Saturday, October 2, 2010

A Sense of Perspective

Again, just a brief note, because sometimes it's a good thing to sit back and adjust your sense of perspective.  Carl Sagen did that so beautifully in Pale Blue Dot--the only science book that made me cry.  The title describes what the Earth looks like from the perspective of Voyager I at the edge of the solar system.  We live, in Dr. Sagan's unforgettable words, on "a mote of dust suspended in a sunbeam."

The link below (and down in the links column) will give you some nice, shivery, perspective on the size of our Sun:

Scroll down slowly, so's to get the full effect:))
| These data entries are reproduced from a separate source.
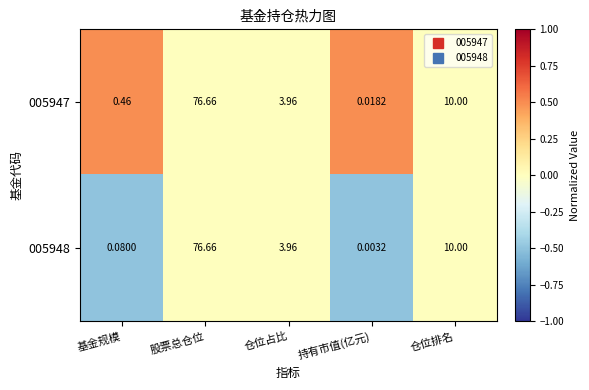

Rank the categories by 005947 value from lowest to highest.

持有市值(亿元), 基金规模, 仓位占比, 仓位排名, 股票总仓位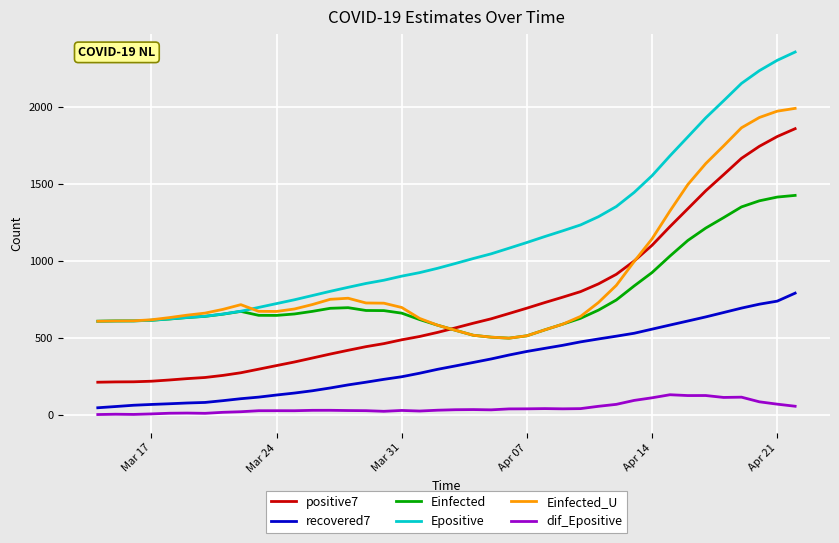

How many lines are shown in the chart?

6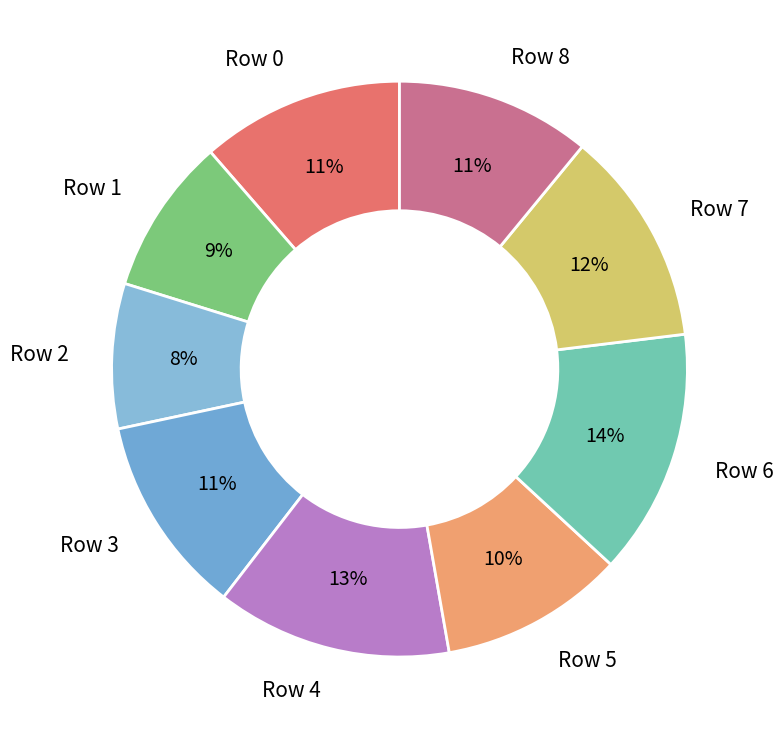

Is there a majority slice in this chart?

No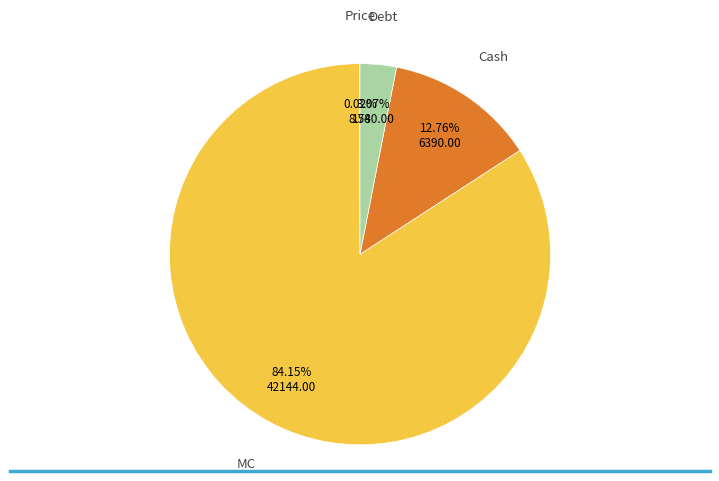

To the nearest percent, what is the difference between the largest and smallest slice percentages?

84%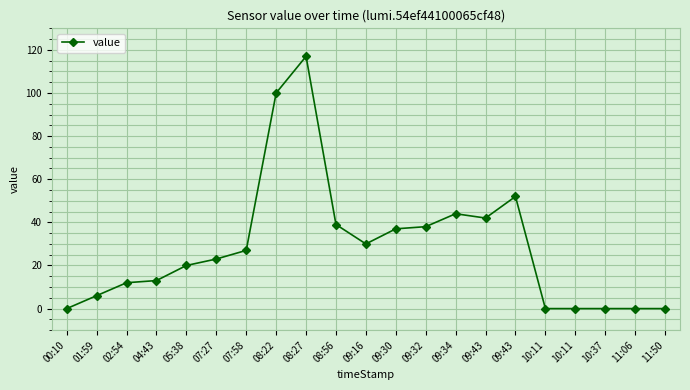

Between 04:43 and 09:43, which is larger?

09:43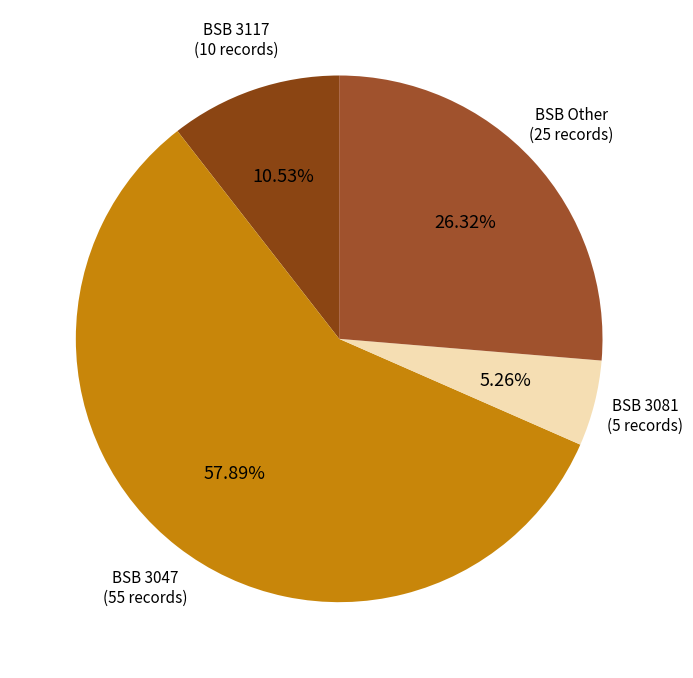

To the nearest percent, what is the average slice percentage?

25%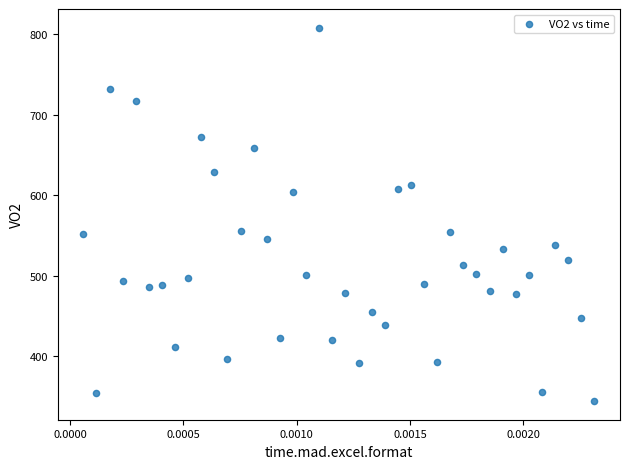

What is the range of Y values (max minus min)?

463.4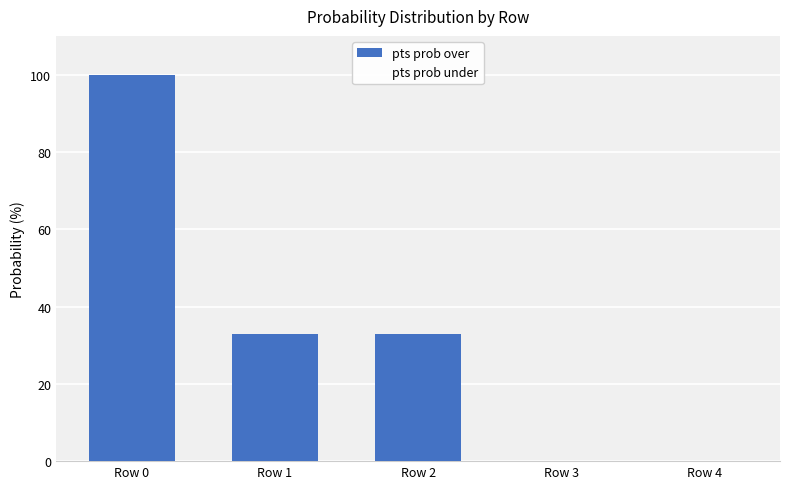

Count the number of categories in the chart.

5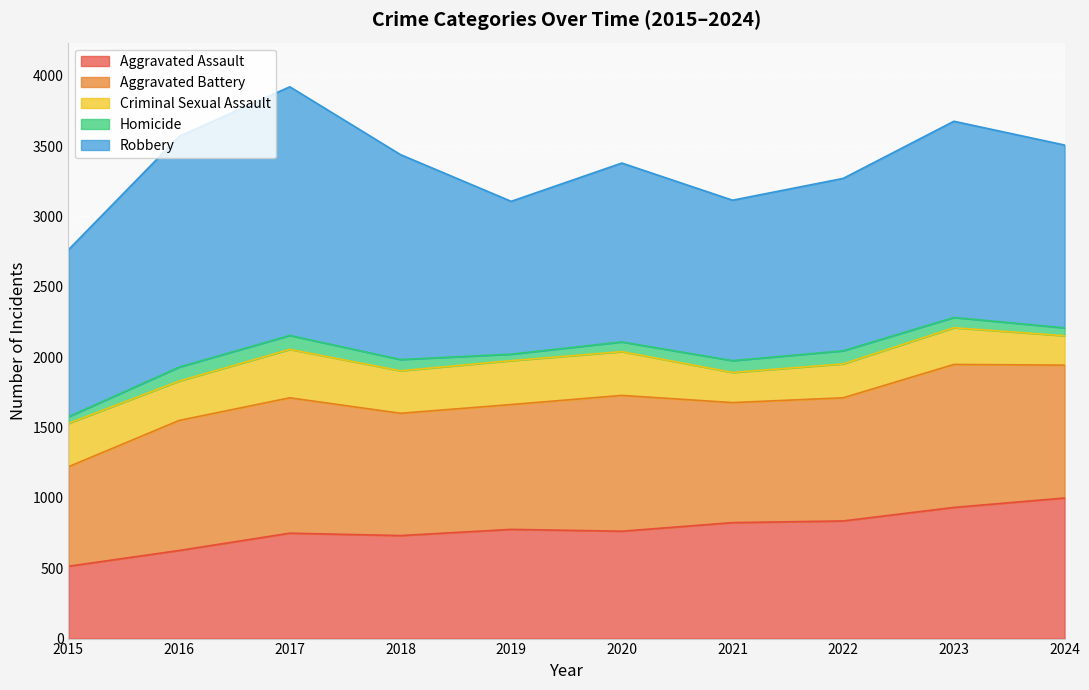

What is the difference between the maximum and second lowest values in the Aggravated Assault series?

373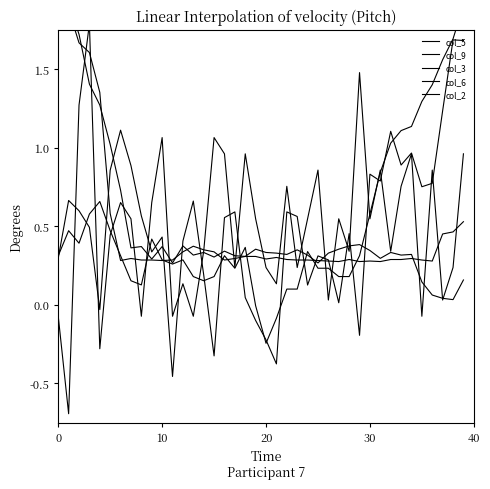

What are all the series names shown in the legend?

col_5, col_9, col_3, col_6, col_2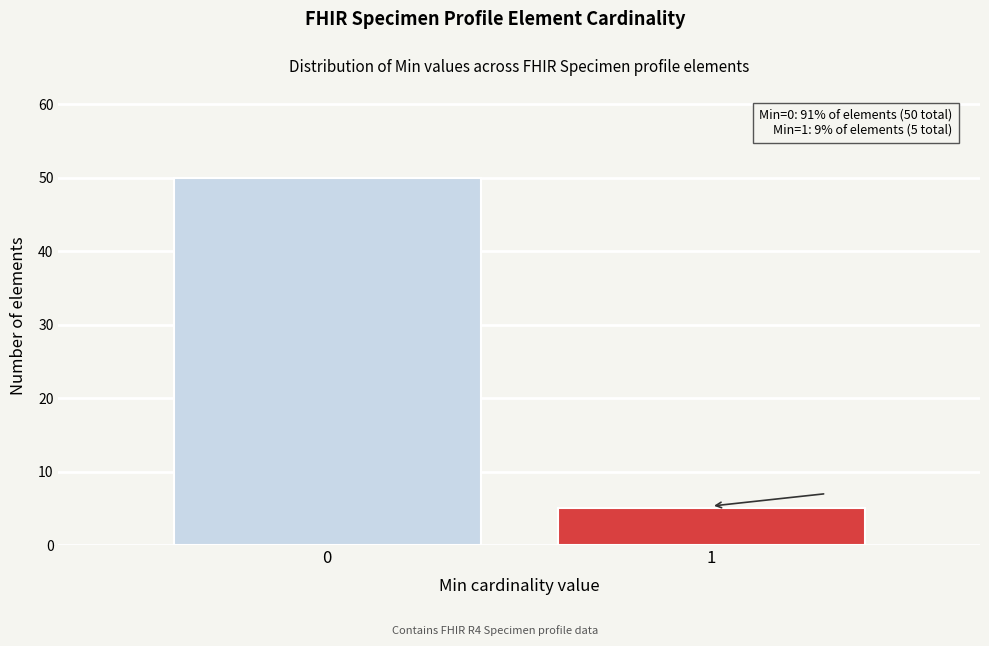

Reading left to right, transcribe all the data shown in this chart.

0=50	1=5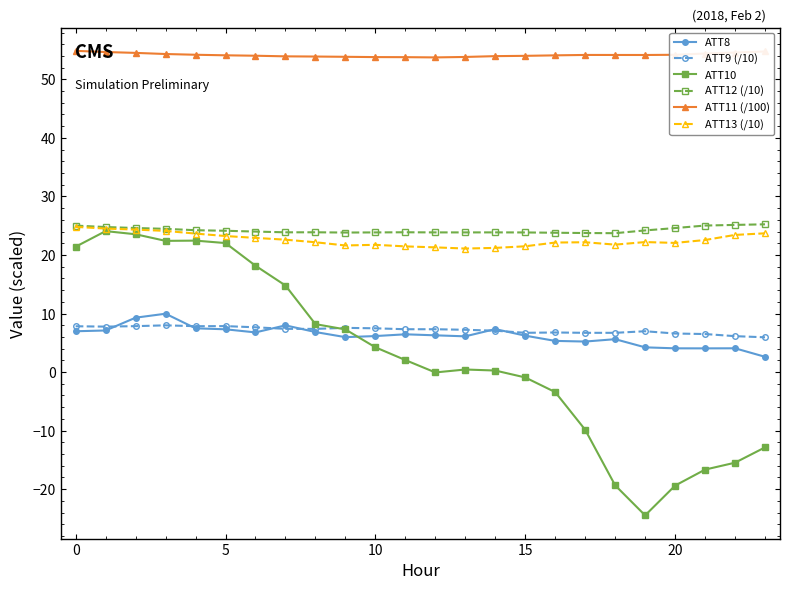

What is the value of the ATT12 (/10) point at the 5th from the left?

24.2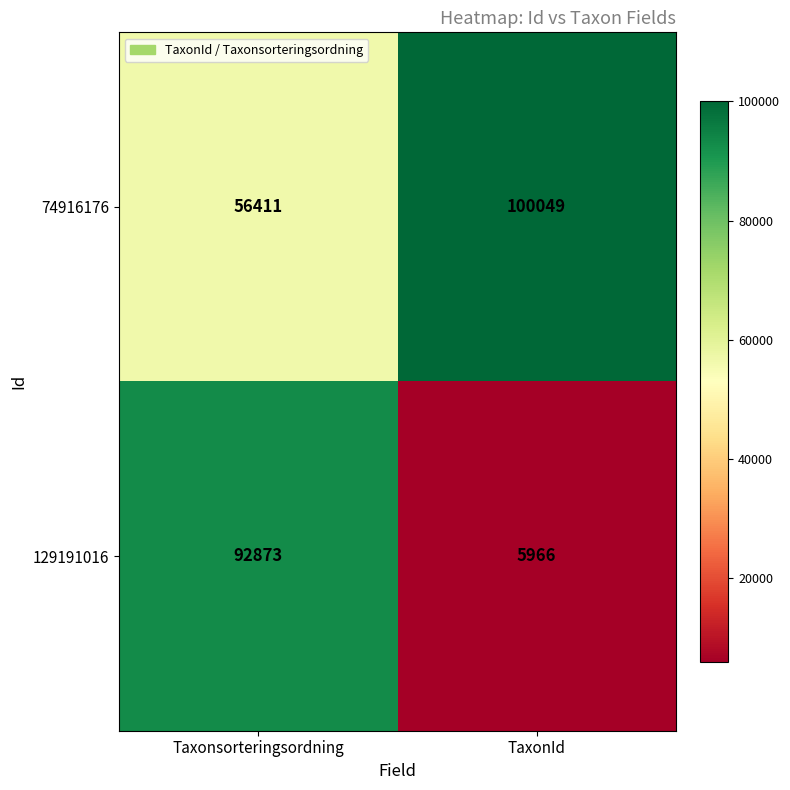

List the series in order of their peak value, highest first.

74916176, 129191016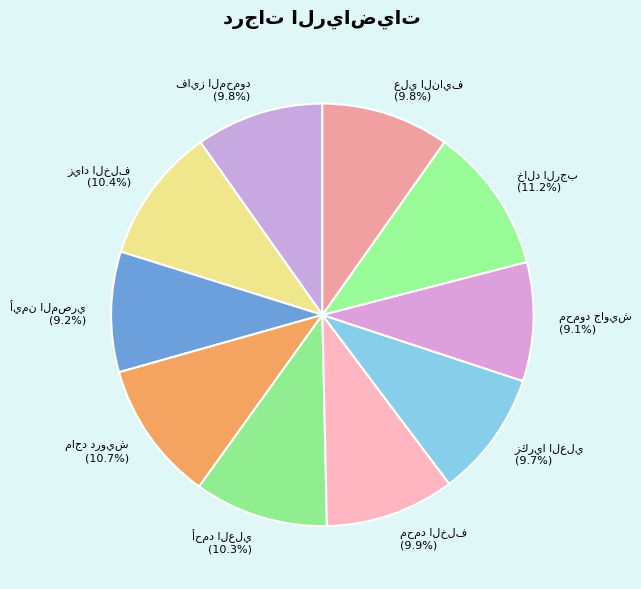

Is there any slice that represents more than half of the pie?

No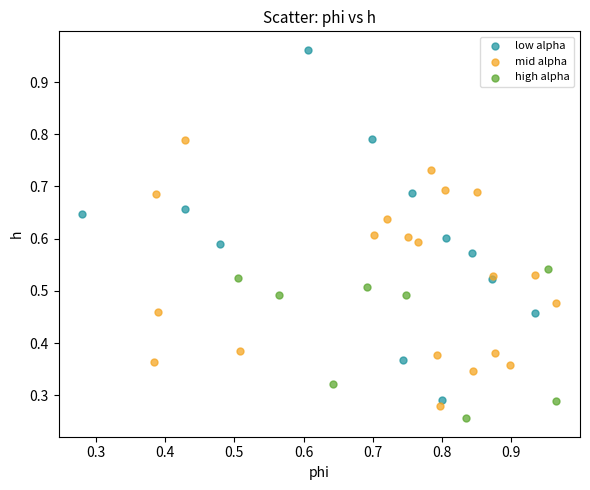

Which series reaches the minimum Y coordinate?

high alpha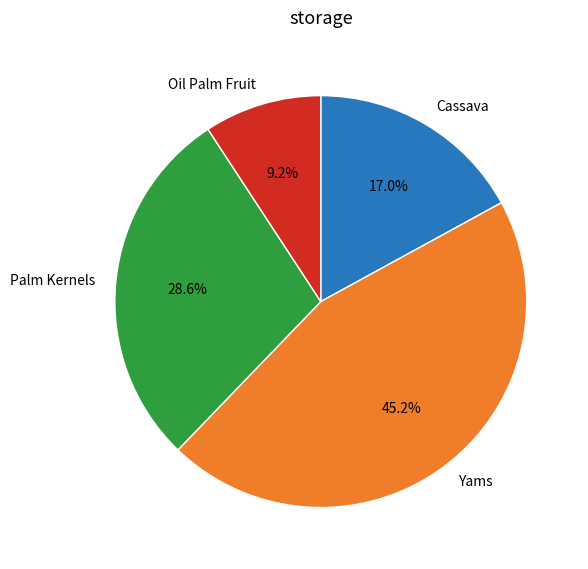

True or false: Yams accounts for 33% of the total.

False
  1. "Space is big. You just won't believe how vastly, hugely, mind- bogglingly big it is. I mean, you may think it's a long way down the road to the chemist's, but that's just peanuts to space."

    Here's another one about perspective. Can't remember where I got it from, but:

    Draw a line a metre long, and mark one millimetre off. That's (obviously) a thousandth. Now try to mark a millionth. You can't, practicably. But consider that to make a millionth the same size as that thousandth, you'd have to stretch the line until it was one kilometre long. That's how mind-bogglingly big a million is.

  2. Ah Douglas, nobody puts things into perspective the way you did:)

    Marking off a millimeter on a line one meter long--I am *so* doing that with my kids! Doh! I never thought of that, but what an easy way to give *them* a sense of how big a thousand, or a million is.

  3. With national debts being measured in trillions these days, even giving a grasp of millions pales slightly. And the ease-of-grasp fails somewhat if you scale it up that far. Scary!

    I've been thinking, and I *may* have got that method from Kitty Ferguson's 'Measuring the Universe: Our Historic Quest to Chart the horizons of Space and Time'. Covers much the same ground as the Tim Ferris one, but gives a different angle on odd bits of it. It's an enjoyable (and shorter) read if you don't mind going over what you already know. And any subject that covers people losing noses in duels, mule-drovers who become leading scientific figures and the name Annie Jump Cannon (always makes me grin. Who names their offspring 'jump' fer Bog's sake?) is always worth a re-read, I reckon.

  4. "With national debts being measured in trillions these days..."--my imagination fails. No wonder national debts are so high--politicians literally have no idea how much money they're dealing with. The human mind is notoriously bad at geometric progression, isn't it:)) You know, I "know" the answer to that problem about the grains of rice on the chess board, but I'm still surprised every time I hear the answer (or work it out).

    Ooooh--want the Ferguson book! I don't mind too much reading books that cover the same ground. I find, generally, that every writer has a slightly different way of explaining that clarifies just a bit further for me. I figure that if I can understand (and explain to somebody else) three different explanations of a particular idea, then I must at least have a decent grasp of it.

    Annie Jump Cannon is *awesome* and should be in every science book--her work was simply amazing. And she (and the other women astronomers) were at first paid less than the university secretaries (at Harvard). Da noive!
    Had to Wiki to see why her middle name is Jump--as I suspected, it's her mother's maiden name. I kinda like her name--makes her sound like a rootin' tootin' cowgirl. Which, in a way, I suppose she was--yee haw! 230,000 stars catalogued by the Space Cowgirl! Go Annie! Why doesn't every girl in America know this woman's name?